WHAT THE TASK REQUIRES – Set down each of the records below exactly as it reads. No pictures go into the copy.

*** Block opens ***

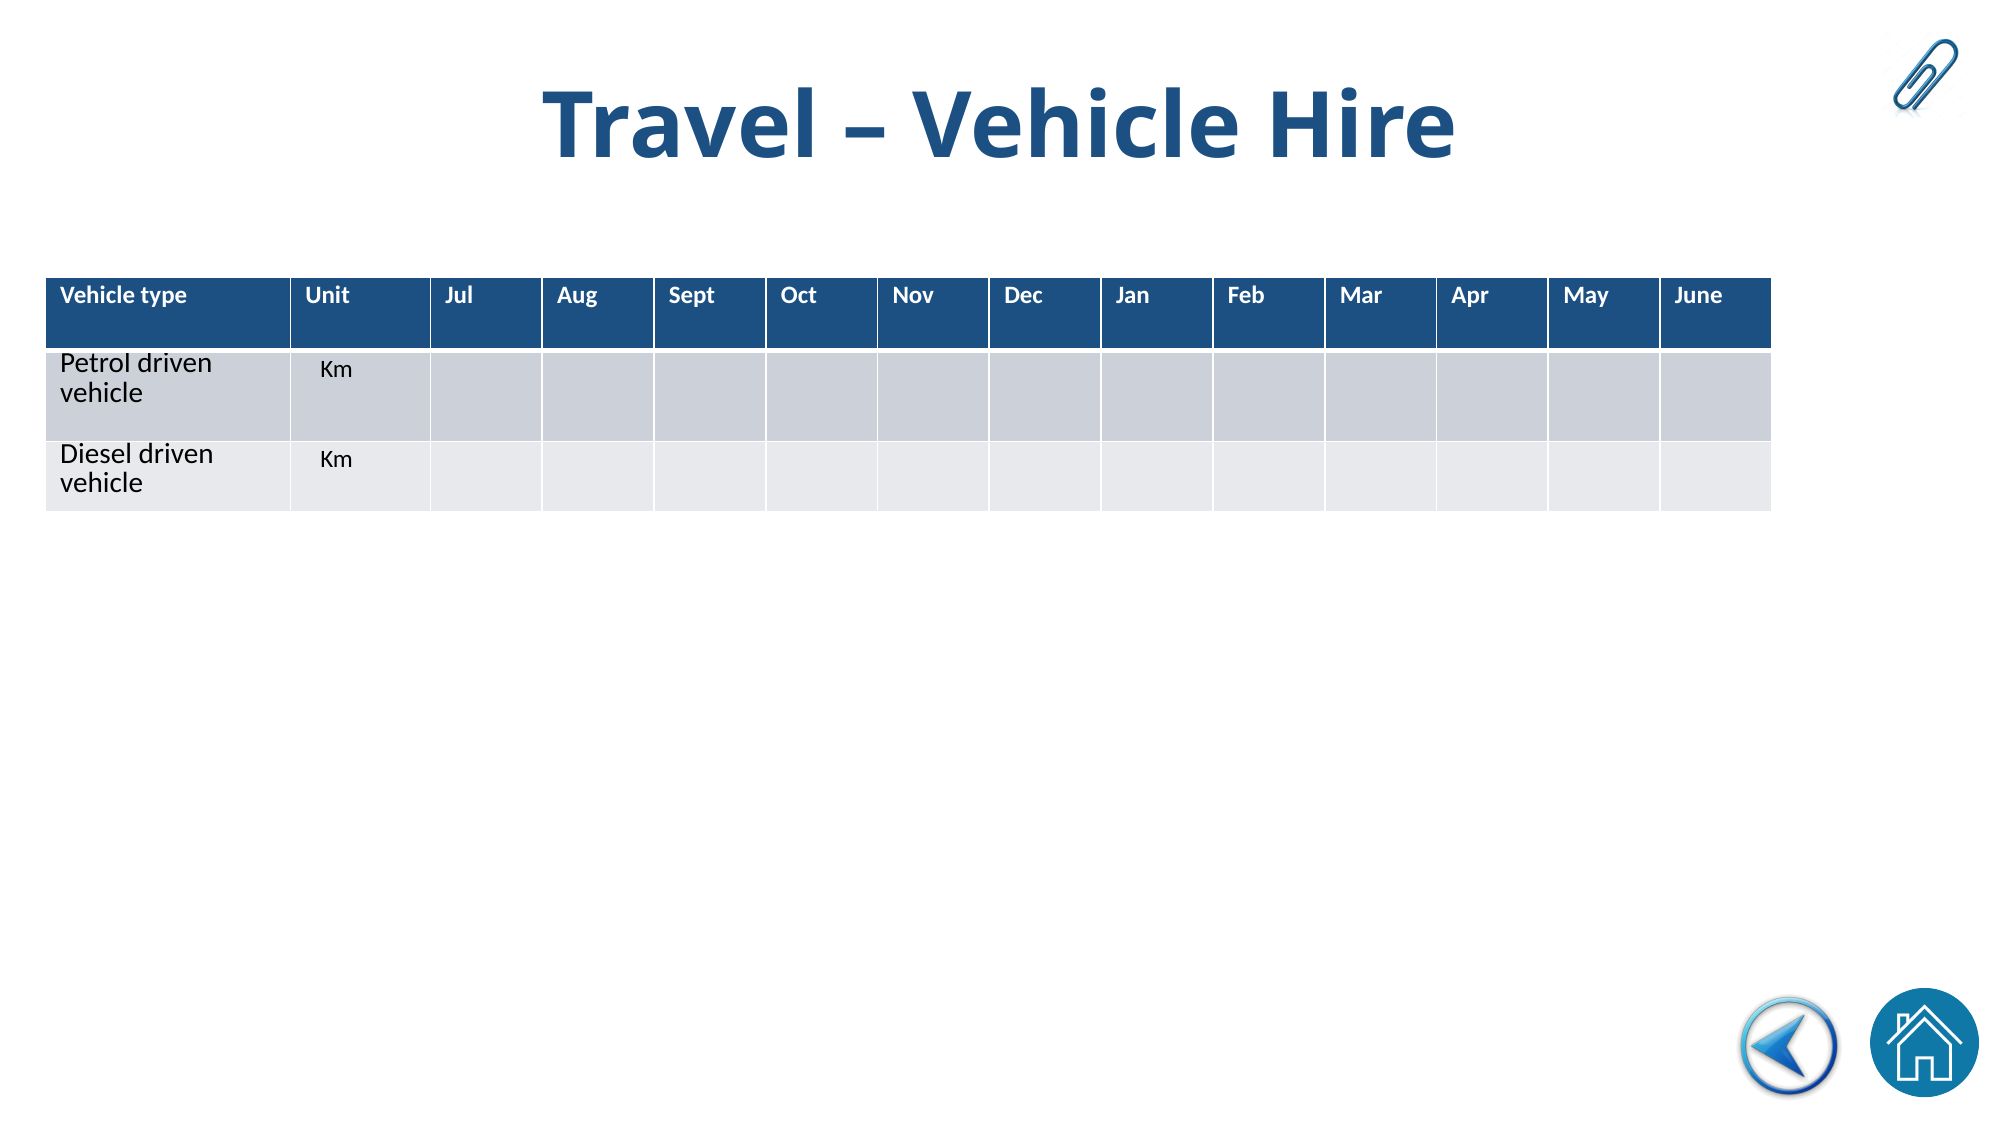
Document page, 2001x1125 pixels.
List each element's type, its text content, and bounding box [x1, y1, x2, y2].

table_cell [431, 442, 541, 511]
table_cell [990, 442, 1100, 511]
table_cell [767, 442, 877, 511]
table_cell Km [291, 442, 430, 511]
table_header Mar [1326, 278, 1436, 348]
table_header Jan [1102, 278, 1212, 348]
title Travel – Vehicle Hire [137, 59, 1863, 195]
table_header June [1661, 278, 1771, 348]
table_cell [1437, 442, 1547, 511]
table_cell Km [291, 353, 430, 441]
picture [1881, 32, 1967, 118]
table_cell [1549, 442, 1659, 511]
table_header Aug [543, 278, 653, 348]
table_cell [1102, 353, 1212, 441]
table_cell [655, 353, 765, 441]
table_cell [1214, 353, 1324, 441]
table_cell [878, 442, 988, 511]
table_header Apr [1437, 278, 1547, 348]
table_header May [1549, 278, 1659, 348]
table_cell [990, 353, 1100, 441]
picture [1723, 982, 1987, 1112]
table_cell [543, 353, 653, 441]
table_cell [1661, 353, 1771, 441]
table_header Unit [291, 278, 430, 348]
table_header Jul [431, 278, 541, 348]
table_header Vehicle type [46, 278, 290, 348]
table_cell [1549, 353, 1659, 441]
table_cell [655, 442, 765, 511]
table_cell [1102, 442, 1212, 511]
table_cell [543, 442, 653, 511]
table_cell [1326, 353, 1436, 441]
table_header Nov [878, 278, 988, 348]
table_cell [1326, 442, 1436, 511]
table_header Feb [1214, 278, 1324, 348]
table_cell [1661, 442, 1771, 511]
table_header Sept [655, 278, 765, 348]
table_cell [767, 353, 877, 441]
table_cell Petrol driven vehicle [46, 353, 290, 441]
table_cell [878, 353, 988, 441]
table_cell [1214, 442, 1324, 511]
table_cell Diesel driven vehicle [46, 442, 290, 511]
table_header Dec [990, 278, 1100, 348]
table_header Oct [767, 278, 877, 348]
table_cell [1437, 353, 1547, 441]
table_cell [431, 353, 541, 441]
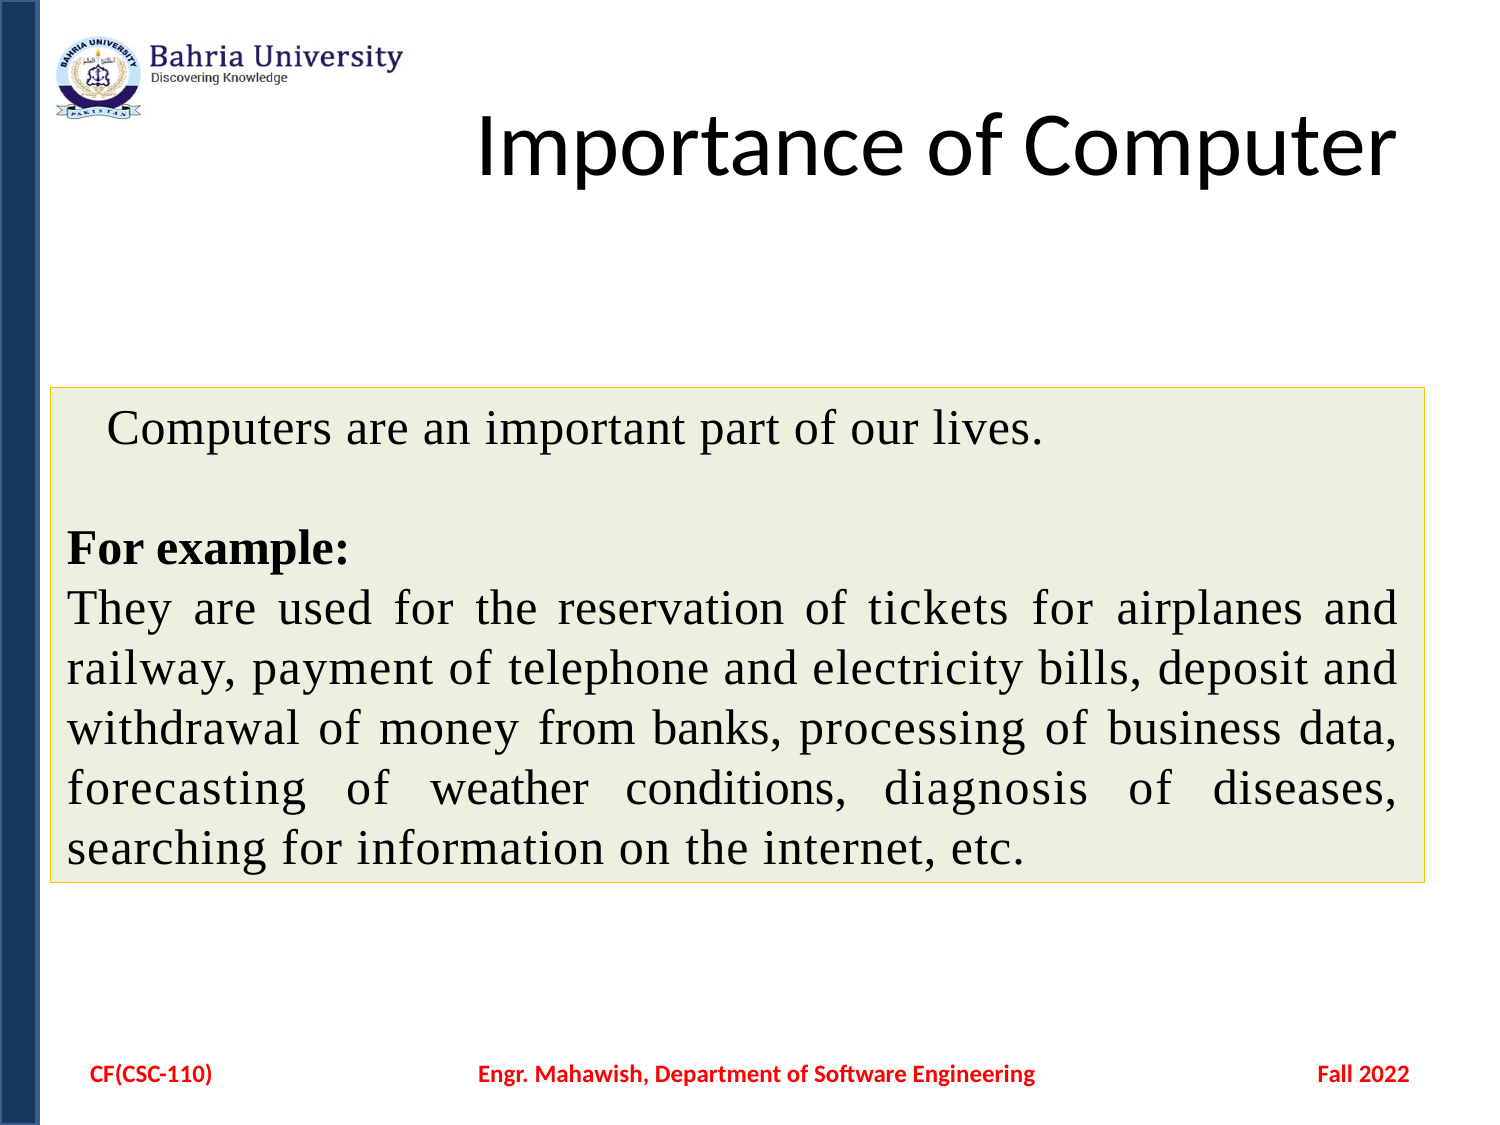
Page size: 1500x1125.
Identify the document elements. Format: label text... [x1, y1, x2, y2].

*** Block closes ***

ANSWER SECTION –
Document page, 2001x1125 pixels.
List each element's type, its text content, and bounding box [x1, y1, x2, y2].

table_cell [431, 442, 541, 511]
table_cell [990, 442, 1100, 511]
table_cell [767, 442, 877, 511]
table_cell Km [291, 442, 430, 511]
table_header Mar [1326, 278, 1436, 348]
table_header Jan [1102, 278, 1212, 348]
title Travel – Vehicle Hire [137, 59, 1863, 195]
table_header June [1661, 278, 1771, 348]
table_cell [1437, 442, 1547, 511]
table_cell Km [291, 353, 430, 441]
picture [1881, 32, 1967, 118]
table_cell [1549, 442, 1659, 511]
table_header Aug [543, 278, 653, 348]
table_cell [1102, 353, 1212, 441]
table_cell [655, 353, 765, 441]
table_cell [1214, 353, 1324, 441]
table_cell [878, 442, 988, 511]
table_header Apr [1437, 278, 1547, 348]
table_header May [1549, 278, 1659, 348]
table_cell [990, 353, 1100, 441]
picture [1723, 982, 1987, 1112]
table_cell [543, 353, 653, 441]
table_cell [1661, 353, 1771, 441]
table_header Unit [291, 278, 430, 348]
table_header Jul [431, 278, 541, 348]
table_header Vehicle type [46, 278, 290, 348]
table_cell [1549, 353, 1659, 441]
table_cell [655, 442, 765, 511]
table_cell [1102, 442, 1212, 511]
table_cell [543, 442, 653, 511]
table_cell [1326, 353, 1436, 441]
table_header Nov [878, 278, 988, 348]
table_cell [1326, 442, 1436, 511]
table_header Feb [1214, 278, 1324, 348]
table_cell [1661, 442, 1771, 511]
table_header Sept [655, 278, 765, 348]
table_cell [767, 353, 877, 441]
table_cell Petrol driven vehicle [46, 353, 290, 441]
table_cell [878, 353, 988, 441]
table_cell [1214, 442, 1324, 511]
table_cell Diesel driven vehicle [46, 442, 290, 511]
table_header Dec [990, 278, 1100, 348]
table_header Oct [767, 278, 877, 348]
table_cell [1437, 353, 1547, 441]
table_cell [431, 353, 541, 441]
Page size: 1500x1125.
Identify the document elements. Format: label text... [x1, y1, x2, y2].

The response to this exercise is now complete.